Return the length of the longest semi-repetitive substring of s.

Example 1:
Input: s = “52233”
Output: 4

Explanation:
The longest semi-repetitive substring is “5223”. Picking the whole string “52233” has two adjacent same digit pairs 22 and 33, but at most one is allowed.

Example 2:
Input: s = “5494”
Output: 4

Explanation:
s is a semi-repetitive string.

Example 3:
Input: s = “1111111”
Output: 2

Explanation:
The longest semi-repetitive substring is “11”. Picking the substring “111” has two adjacent same digit pairs, but at most one is allowed.

Constraints:
1 <= s.length <= 50
‘0’ <= s[i] <= ‘9’

找到最长的半重复子字符串。

给你一个下标从 0 开始的字符串 s ，这个字符串只包含 0 到 9 的数字字符。
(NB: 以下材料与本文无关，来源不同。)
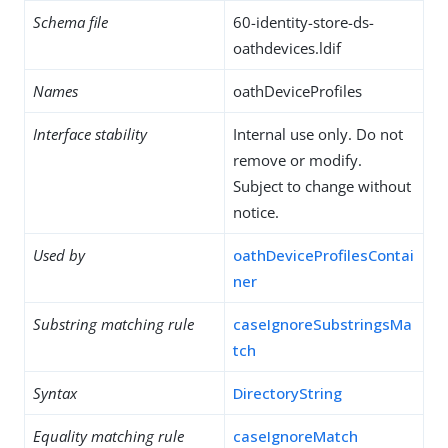
Schema file
60-identity-store-ds-
oathdevices.ldif
Names
oathDeviceProfiles
Interface stability
Internal use only. Do not
remove or modify.
Subject to change without
notice.
Used by
oathDeviceProfilesContai
ner
Substring matching rule
caseIgnoreSubstringsMa
tch
Syntax
DirectoryString
Equality matching rule
caseIgnoreMatch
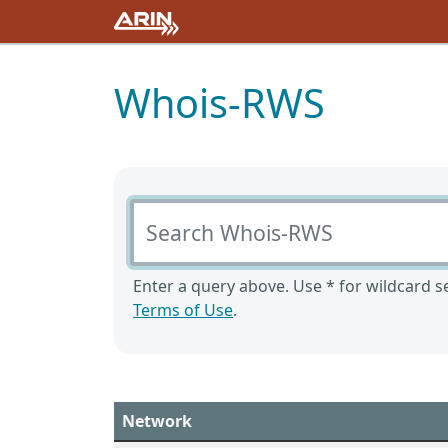
Whois-RWS
Search Whois-RWS
Enter a query above. Use * for wildcard se
Terms of Use
.
Network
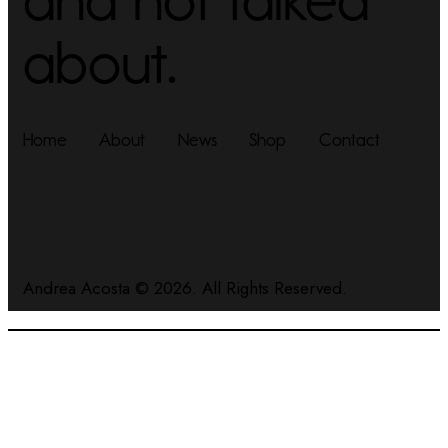
about.
Home
About
News
Shop
Contact
Andrea Acosta
© 2026. All Rights Reserved.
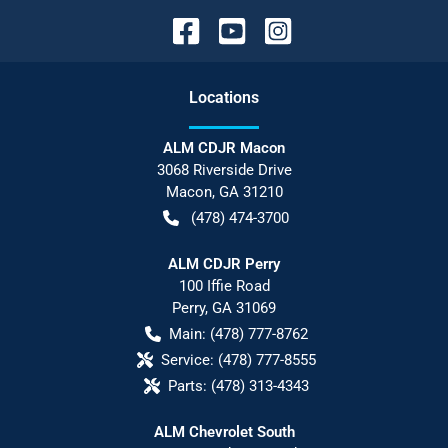
Location
s
ALM CDJR Macon
3068 Riverside Drive
Macon
,
GA
31210
(478) 474-3700
ALM CDJR Perry
100 Iffie Road
Perry
,
GA
31069
Main:
(478) 777-8762
Service:
(478) 777-8555
Parts:
(478) 313-4343
ALM Chevrolet South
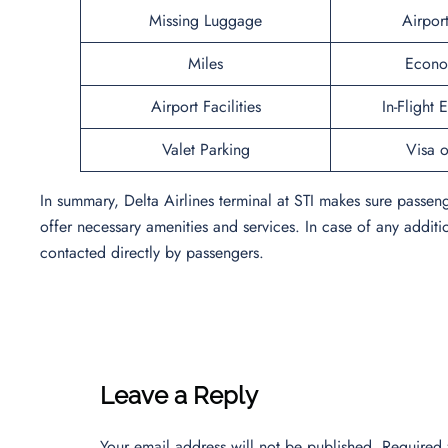
Missing Luggage
Airpor
Miles
Econo
Airport Facilities
In-Flight 
Valet Parking
Visa o
In summary, Delta Airlines terminal at STI makes sure passen
offer necessary amenities and services. In case of any additi
contacted directly by passengers.
Leave a Reply
Your email address will not be published.
Required 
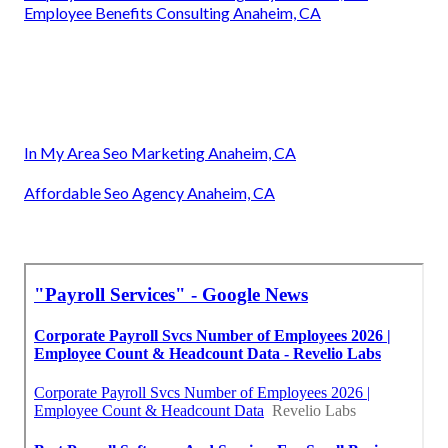
Employee Benefits Consulting Anaheim, CA
In My Area Seo Marketing Anaheim, CA
Affordable Seo Agency Anaheim, CA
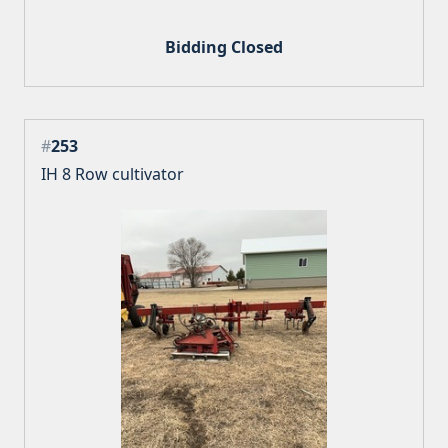
Bidding Closed
#
253
IH 8 Row cultivator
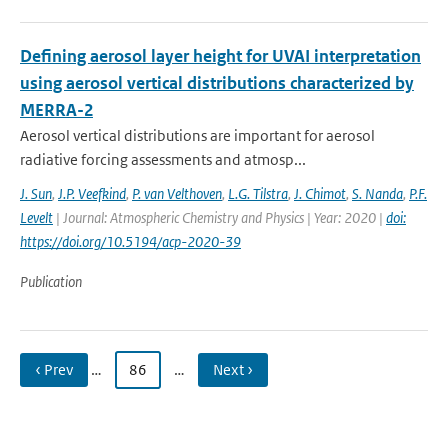
Defining aerosol layer height for UVAI interpretation
using aerosol vertical distributions characterized by
MERRA-2
Aerosol vertical distributions are important for aerosol
radiative forcing assessments and atmosp...
J. Sun
,
J.P. Veefkind
,
P. van Velthoven
,
L.G. Tilstra
,
J. Chimot
,
S. Nanda
,
P.F.
Levelt
| Journal: Atmospheric Chemistry and Physics | Year: 2020 |
doi:
https://doi.org/10.5194/acp-2020-39
Publication
‹ Prev
…
86
…
Next ›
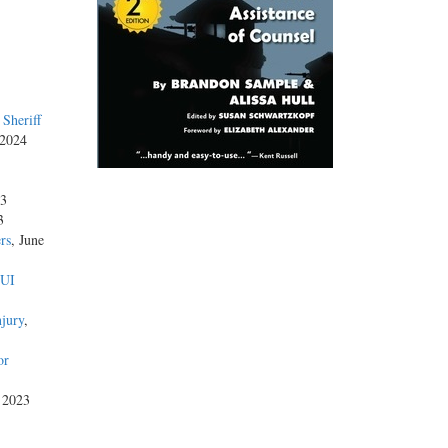
Sheriff
 2024
23
3
rs
, June
DUI
njury
,
or
, 2023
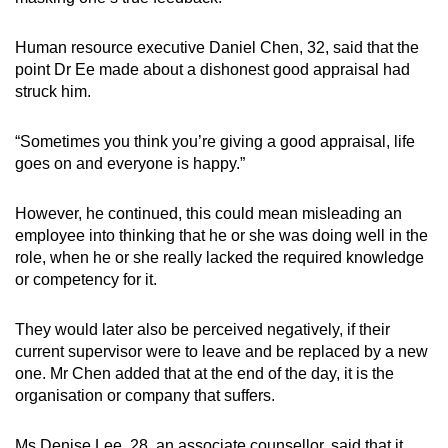
Human resource executive Daniel Chen, 32, said that the
point Dr Ee made about a dishonest good appraisal had
struck him.
“Sometimes you think you’re giving a good appraisal, life
goes on and everyone is happy.”
However, he continued, this could mean misleading an
employee into thinking that he or she was doing well in the
role, when he or she really lacked the required knowledge
or competency for it.
They would later also be perceived negatively, if their
current supervisor were to leave and be replaced by a new
one. Mr Chen added that at the end of the day, it is the
organisation or company that suffers.
Ms Denise Lee, 28, an associate counsellor, said that it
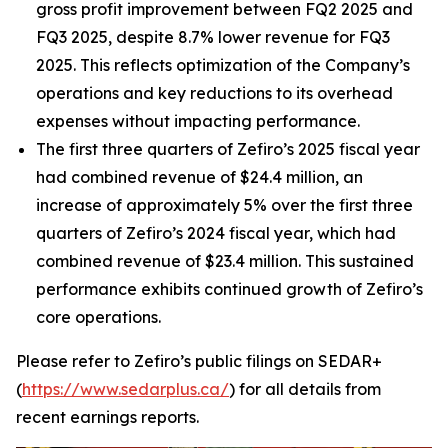
gross profit improvement between FQ2 2025 and
FQ3 2025, despite 8.7% lower revenue for FQ3
2025. This reflects optimization of the Company’s
operations and key reductions to its overhead
expenses without impacting performance.
The first three quarters of Zefiro’s 2025 fiscal year
had combined revenue of $24.4 million, an
increase of approximately 5% over the first three
quarters of Zefiro’s 2024 fiscal year, which had
combined revenue of $23.4 million. This sustained
performance exhibits continued growth of Zefiro’s
core operations.
Please refer to Zefiro’s public filings on SEDAR+
(
https://www.sedarplus.ca/
) for all details from
recent earnings reports.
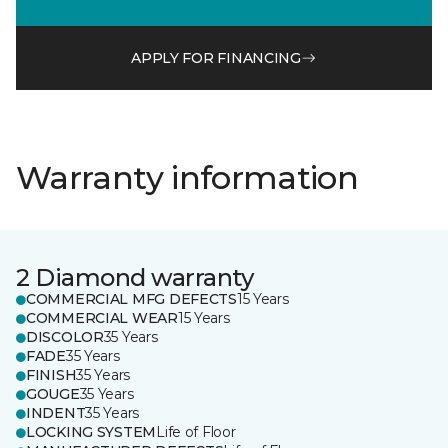
APPLY FOR FINANCING
Warranty information
2 Diamond warranty
COMMERCIAL MFG DEFECTS
15 Years
COMMERCIAL WEAR
15 Years
DISCOLOR
35 Years
FADE
35 Years
FINISH
35 Years
GOUGE
35 Years
INDENT
35 Years
LOCKING SYSTEM
Life of Floor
如果一个字符串 t 中至多有一对相邻字符是相等的，那么称这个字符串 t 是 半重复的 。例如，”0010” 、”002020” 、”0123” 、”2002” 和 “54944” 是半重复字符串，而 “00101022” （相邻的相同数字对是 00 和 22）和 “1101234883” （相邻的相同数字对是 11 和 88）不是半重复字符串。

请你返回 s 中最长 半重复子字符串的长度。

思路

这是一道可以用 76 题模板解决的滑动窗口题。思路没什么需要特别结实的，可直接参见代码。

复杂度

时间O(n)
空间O(1)

代码

Java实现

class Solution {
    public int longestSemiRepetitiveSubstring(String s) {
        int n = s.length();
        int[] nums = new int[n];
        for (int i = 0; i < n; i++) {
            char c = s.charAt(i);
            nums[i] = c - '0';
        }

        int start = 1;
        int end = 1;
        int same = 0;
        int res = 1;
        while (end < n) {
            if (nums[end] == nums[end - 1]) {
                same++;
            }
            end++;
            while (same == 2) {
                if (nums[start] == nums[start - 1]) {
                    same--;
                }
                start++;
            }
            res = Math.max(res, end - start + 1);
        }
        return res;
    }
}